[Items from a data source]
■ ■ ■ ■

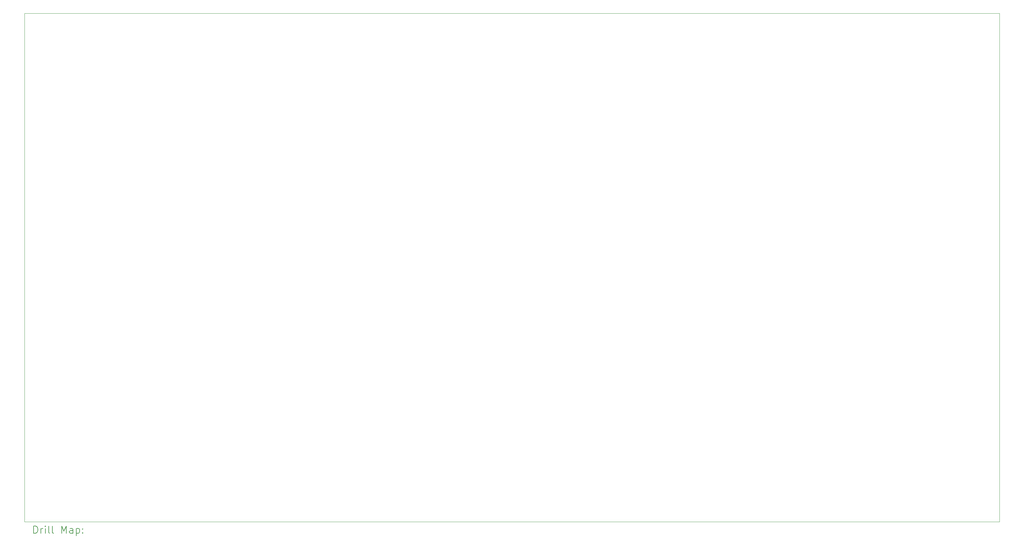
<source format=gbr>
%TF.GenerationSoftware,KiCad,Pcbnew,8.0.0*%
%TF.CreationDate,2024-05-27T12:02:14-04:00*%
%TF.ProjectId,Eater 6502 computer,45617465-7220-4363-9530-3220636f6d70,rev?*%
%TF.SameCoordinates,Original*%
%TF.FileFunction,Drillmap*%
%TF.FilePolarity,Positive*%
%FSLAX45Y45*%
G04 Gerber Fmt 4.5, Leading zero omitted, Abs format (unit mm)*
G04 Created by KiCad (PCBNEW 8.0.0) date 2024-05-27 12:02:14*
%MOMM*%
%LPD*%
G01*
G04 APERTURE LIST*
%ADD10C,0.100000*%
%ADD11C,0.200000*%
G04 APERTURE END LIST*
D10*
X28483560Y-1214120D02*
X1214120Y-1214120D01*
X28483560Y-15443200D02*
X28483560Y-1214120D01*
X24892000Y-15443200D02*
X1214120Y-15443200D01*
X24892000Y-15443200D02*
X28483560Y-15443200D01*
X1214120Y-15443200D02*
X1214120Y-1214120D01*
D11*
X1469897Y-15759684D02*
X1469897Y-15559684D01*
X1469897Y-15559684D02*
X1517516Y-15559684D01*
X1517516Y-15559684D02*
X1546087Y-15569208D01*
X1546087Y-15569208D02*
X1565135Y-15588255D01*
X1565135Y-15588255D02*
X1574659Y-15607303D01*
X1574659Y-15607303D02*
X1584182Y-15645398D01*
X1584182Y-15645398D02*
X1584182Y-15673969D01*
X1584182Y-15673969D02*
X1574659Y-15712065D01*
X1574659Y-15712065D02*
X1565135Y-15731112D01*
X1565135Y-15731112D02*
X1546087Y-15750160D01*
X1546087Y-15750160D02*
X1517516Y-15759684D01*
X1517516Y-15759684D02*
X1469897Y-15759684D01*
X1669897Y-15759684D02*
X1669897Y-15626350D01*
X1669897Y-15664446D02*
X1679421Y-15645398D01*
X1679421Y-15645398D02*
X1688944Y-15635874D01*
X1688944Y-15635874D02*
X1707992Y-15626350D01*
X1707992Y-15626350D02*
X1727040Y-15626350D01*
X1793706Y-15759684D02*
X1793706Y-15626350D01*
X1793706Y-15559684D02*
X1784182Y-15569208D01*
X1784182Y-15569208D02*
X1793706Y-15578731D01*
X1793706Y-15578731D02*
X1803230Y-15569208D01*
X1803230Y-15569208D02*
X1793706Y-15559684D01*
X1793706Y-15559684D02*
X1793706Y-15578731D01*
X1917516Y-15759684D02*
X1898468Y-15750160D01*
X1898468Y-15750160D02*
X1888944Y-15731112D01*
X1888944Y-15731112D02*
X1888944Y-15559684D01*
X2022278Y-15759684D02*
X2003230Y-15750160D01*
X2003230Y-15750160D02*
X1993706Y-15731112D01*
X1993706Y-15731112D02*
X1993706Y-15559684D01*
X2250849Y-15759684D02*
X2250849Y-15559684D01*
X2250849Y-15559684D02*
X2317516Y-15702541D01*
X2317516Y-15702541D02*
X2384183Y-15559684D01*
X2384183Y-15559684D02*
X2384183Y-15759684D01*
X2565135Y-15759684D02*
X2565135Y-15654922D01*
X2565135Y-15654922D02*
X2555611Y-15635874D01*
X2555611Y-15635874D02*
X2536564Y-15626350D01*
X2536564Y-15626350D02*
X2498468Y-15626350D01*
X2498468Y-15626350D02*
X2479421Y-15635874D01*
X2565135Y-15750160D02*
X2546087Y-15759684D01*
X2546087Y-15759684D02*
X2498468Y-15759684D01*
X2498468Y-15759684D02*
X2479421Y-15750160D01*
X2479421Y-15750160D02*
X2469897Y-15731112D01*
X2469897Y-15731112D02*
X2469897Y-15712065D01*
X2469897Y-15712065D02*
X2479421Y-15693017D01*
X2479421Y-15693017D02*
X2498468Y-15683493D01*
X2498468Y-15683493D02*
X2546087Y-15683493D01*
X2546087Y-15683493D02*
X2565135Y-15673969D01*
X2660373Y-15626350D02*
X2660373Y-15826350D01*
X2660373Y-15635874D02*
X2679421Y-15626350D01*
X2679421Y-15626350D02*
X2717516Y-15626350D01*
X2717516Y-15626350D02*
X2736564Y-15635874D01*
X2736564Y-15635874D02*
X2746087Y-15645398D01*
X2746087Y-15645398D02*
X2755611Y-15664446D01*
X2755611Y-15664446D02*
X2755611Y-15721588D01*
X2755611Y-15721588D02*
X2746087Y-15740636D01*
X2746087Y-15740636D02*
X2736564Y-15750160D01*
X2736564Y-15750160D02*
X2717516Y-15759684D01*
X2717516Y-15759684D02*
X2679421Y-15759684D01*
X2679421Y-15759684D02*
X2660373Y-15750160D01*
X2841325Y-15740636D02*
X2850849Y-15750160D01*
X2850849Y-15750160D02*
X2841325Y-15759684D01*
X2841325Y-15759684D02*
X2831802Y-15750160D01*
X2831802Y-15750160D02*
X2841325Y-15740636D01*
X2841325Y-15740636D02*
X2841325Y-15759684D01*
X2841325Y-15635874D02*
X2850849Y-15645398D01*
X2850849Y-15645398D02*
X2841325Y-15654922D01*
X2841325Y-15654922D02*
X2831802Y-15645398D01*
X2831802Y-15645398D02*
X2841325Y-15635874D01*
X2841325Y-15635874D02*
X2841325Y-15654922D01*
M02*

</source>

■ ■ ■ ■

Go through the entries line by line and count those with "format". Give only the count.

2